Taliban ‘visited anthrax research lab’

An Afghan agriculture ministry laboratory where anthrax research was carried out was visited frequently by a Taliban official, scientists have said.

Taliban ‘visited anthrax research lab’

An Afghan agriculture ministry laboratory where anthrax research was carried out was visited frequently by a Taliban official, scientists have said.

If Osama bin Laden’s al-Qaida network wanted to get its hands on the deadly substance, the laboratory outside Kabul, now badly damaged by US bombing, could have been a source.

The Taliban government, now ousted from the capital, has long denied being involved in chemical or biological weapons research, but it seems to have taken an interest in the work being done at the lab, according to scientists there, and it was repeatedly hit by US bombers.

The lab, in a two-storey mountainside building, was frequently visited by a Taliban official during the past five years, according to scientists interviewed there.

They did not say whether Mullah Qari Abdullah showed a specific interest in anthrax, and the scientists insisted their work was aimed purely at developing animal vaccines.

‘‘The Taliban officer in charge, Mullah Qari Abdullah, would come here regularly,’’ said Dr Mohammed Ali, speaking in the lab amid shards of glass from bomb-shattered bottles.

He declined to elaborate, and when his colleagues began to speak, he snapped at them in Farsi, the language used in Iran and parts of Afghanistan, saying: ‘‘Listen to me! Listen to me!’’
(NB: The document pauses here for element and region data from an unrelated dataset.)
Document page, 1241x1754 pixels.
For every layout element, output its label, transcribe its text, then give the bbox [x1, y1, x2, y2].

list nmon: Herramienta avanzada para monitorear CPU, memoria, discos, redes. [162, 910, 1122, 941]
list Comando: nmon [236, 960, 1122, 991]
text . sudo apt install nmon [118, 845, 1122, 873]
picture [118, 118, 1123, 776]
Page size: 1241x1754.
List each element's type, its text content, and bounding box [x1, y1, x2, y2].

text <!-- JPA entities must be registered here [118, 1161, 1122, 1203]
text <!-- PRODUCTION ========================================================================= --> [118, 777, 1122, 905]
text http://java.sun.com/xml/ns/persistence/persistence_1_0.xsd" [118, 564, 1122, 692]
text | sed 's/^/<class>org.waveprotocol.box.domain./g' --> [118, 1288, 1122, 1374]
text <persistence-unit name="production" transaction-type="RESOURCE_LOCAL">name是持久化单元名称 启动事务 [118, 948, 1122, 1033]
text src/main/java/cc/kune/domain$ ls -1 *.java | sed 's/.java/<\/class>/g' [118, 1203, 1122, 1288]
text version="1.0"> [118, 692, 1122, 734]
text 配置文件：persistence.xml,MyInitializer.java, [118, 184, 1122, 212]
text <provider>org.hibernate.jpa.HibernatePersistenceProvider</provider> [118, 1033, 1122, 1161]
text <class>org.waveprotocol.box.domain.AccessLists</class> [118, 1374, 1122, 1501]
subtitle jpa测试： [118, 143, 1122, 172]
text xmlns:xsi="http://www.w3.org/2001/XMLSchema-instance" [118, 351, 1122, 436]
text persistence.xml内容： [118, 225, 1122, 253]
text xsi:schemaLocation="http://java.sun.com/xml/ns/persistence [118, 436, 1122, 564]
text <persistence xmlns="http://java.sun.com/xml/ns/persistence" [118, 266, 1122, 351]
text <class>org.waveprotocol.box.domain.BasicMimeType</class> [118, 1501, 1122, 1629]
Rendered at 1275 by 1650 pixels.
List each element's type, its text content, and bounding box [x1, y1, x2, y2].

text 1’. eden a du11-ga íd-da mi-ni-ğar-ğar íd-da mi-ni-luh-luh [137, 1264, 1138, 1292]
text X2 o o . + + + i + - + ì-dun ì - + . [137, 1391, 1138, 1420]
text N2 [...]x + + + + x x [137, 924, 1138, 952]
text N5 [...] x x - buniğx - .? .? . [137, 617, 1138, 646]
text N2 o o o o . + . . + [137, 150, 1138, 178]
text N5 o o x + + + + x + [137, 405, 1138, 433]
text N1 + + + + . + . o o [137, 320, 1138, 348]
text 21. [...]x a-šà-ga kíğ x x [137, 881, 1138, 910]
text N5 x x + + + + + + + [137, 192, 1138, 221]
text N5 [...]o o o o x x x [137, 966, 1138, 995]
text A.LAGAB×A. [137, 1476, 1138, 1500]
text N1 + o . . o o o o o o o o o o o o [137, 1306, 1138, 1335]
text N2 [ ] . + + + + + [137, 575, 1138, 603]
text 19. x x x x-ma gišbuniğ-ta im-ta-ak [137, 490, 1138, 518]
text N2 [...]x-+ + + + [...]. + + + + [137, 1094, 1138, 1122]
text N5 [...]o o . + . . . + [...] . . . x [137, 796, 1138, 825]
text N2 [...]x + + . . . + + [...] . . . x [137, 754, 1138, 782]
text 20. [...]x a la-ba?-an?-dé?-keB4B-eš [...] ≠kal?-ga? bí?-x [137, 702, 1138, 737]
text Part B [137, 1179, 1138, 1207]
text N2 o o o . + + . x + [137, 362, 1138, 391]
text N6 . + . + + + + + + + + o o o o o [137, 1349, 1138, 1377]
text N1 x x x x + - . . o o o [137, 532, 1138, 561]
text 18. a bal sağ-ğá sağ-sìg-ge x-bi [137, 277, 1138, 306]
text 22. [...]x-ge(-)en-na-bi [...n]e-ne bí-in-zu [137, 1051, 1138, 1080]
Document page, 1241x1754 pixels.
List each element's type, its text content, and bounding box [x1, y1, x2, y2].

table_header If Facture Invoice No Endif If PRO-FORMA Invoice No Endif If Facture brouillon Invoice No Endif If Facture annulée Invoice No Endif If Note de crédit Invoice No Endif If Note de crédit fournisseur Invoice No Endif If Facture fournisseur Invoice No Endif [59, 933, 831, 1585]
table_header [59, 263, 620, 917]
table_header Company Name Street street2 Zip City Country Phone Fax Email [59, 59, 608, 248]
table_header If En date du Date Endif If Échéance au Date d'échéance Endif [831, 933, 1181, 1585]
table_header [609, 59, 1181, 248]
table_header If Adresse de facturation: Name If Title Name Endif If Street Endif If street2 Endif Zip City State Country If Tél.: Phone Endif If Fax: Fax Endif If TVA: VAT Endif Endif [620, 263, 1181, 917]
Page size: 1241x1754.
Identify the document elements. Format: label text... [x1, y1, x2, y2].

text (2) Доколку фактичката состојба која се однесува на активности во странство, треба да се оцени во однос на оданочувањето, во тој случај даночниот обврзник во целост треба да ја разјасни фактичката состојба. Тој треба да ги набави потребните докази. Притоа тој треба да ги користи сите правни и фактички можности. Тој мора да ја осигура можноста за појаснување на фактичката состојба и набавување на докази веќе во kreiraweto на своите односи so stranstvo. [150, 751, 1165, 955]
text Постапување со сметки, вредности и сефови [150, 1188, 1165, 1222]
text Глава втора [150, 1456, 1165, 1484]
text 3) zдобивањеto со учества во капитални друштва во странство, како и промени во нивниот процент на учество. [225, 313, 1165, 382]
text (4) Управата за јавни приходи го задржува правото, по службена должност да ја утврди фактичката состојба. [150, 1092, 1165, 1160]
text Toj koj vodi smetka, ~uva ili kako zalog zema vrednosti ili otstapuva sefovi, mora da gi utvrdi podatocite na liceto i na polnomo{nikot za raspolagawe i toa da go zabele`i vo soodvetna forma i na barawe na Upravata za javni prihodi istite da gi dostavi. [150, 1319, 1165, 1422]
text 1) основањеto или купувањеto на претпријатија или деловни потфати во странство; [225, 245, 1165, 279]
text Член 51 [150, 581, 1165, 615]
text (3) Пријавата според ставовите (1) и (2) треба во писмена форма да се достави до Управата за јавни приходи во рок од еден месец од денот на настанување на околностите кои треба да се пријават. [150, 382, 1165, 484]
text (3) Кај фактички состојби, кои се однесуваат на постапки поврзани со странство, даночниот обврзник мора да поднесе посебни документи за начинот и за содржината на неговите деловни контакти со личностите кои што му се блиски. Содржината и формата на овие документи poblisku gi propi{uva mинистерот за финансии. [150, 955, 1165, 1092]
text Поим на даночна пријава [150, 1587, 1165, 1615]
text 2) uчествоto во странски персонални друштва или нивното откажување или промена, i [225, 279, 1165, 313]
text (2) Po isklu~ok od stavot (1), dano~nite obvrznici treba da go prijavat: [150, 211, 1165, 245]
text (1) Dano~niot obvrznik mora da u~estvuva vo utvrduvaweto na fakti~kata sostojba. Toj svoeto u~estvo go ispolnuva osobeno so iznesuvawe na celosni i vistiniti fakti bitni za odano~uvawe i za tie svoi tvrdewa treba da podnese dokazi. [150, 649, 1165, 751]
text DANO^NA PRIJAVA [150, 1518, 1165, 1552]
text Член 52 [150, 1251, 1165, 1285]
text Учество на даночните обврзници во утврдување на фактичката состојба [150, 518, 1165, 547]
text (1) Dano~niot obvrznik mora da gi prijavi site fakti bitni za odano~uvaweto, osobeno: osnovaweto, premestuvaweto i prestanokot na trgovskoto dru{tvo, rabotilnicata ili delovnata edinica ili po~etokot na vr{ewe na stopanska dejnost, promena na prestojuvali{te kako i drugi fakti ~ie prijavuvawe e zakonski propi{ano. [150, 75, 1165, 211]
US Defence Secretary Donald Rumsfeld has said bin Laden probably had some chemical or biological weapons, and that US forces bombed some sites in Afghanistan that could have been involved in producing them. It was not clear whether the government laboratory was on the list of suspects.

US teams have taken samples from some sites in Afghanistan where al-Qaida might have made chemical or biological weapons, General Peter Pace, vice chairman of the Joint Chiefs of Staff, said at the Pentagon. None of those test results have come back yet.

That ‘‘the one place where the only vial that had English on it said ‘anthrax’ kind of gives you pause’’, Pace said. ‘‘We’re doing the analysis on it.’’

Ali and his colleague, Dr Abdul Wakil, did not say whether any of their research was transferred to al-Qaida or used in weapons experiments. But they acknowledged that the lab’s activities meant the Taliban had access to anthrax.

The scientists, long-time workers at the lab, showed a large container which they said held concentrated anthrax spores.

Both complained that much of the anthrax vaccine had already expired and that they were having trouble getting fresh supplies to produce more. Before the bombing campaign, private companies in India and Iran were their major suppliers, they said.

Shipments were halted after September 11, and the laboratories have had to rely on their stocks, which are running low.

The research - and the samples of deadly substances - is not in itself unusual. Similar studies, used to produce animal vaccines, are conducted in laboratories around the world, and the government scientists in Kabul received technical assistance from the International Committee of the Red Cross and the United Nations Food and Agriculture Organisation.

Documents relating to deadly chemicals and bacteria have been found in houses abandoned by al-Qaida after the Taliban fled Kabul on November 13 and the opposition Northern Alliance took over.

Material in Arabic, Urdu, Russian and English indicate al-Qaida was studying chemical, biological and even nuclear weapons. It’s not clear whether any was ever produced.

Some papers had handwritten chemical formulas, diagrams that seemed to indicate a mixing of chemicals followed by an explosive reaction.

At a training base on the southern edge of the city was an English-language book with instructions on how to survive a nuclear war, and a letter home from a recruit that indicated al-Qaida trainees were still there earlier this month.

‘‘I would be suspicious of the anthrax research and any research during the Taliban (period) because they were under the control of Osama and al-Qaida,’’ Dalut Mir, deputy head of Northern Alliance military intelligence, said yesterday.

‘‘We have strong evidence of their involvement in chemical weapons,’’ he added. ‘‘We believe that they were using government facilities, like the ministry of agriculture, to do their research in terrorism.’’

The lab is housed several hundred yards from surrounding buildings, making it an easily identifiable target. Giant cracks run down its cement walls, window frames are twisted. Glass litters the floors. On the second floor doors have been blown off their hinges and shelves toppled.

The US military does not talk publicly about specific targets, but has said it is investigating previously suspected chemical and biological sites that no longer are in Taliban control.